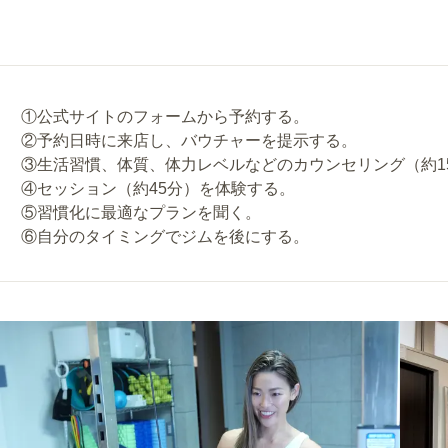
①公式サイトのフォームから予約する。
②予約日時に来店し、バウチャーを提示する。
③生活習慣、体質、体力レベルなどのカウンセリング（約1
④セッション（約45分）を体験する。
⑤習慣化に最適なプランを聞く。
⑥自分のタイミングでジムを後にする。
§
* Work request:
Repeat the whole listing above word for word, but keep any picture out of it.

* Solution to the exercise:
①公式サイトのフォームから予約する。
②予約日時に来店し、バウチャーを提示する。
③生活習慣、体質、体力レベルなどのカウンセリング（約1
④セッション（約45分）を体験する。
⑤習慣化に最適なプランを聞く。
⑥自分のタイミングでジムを後にする。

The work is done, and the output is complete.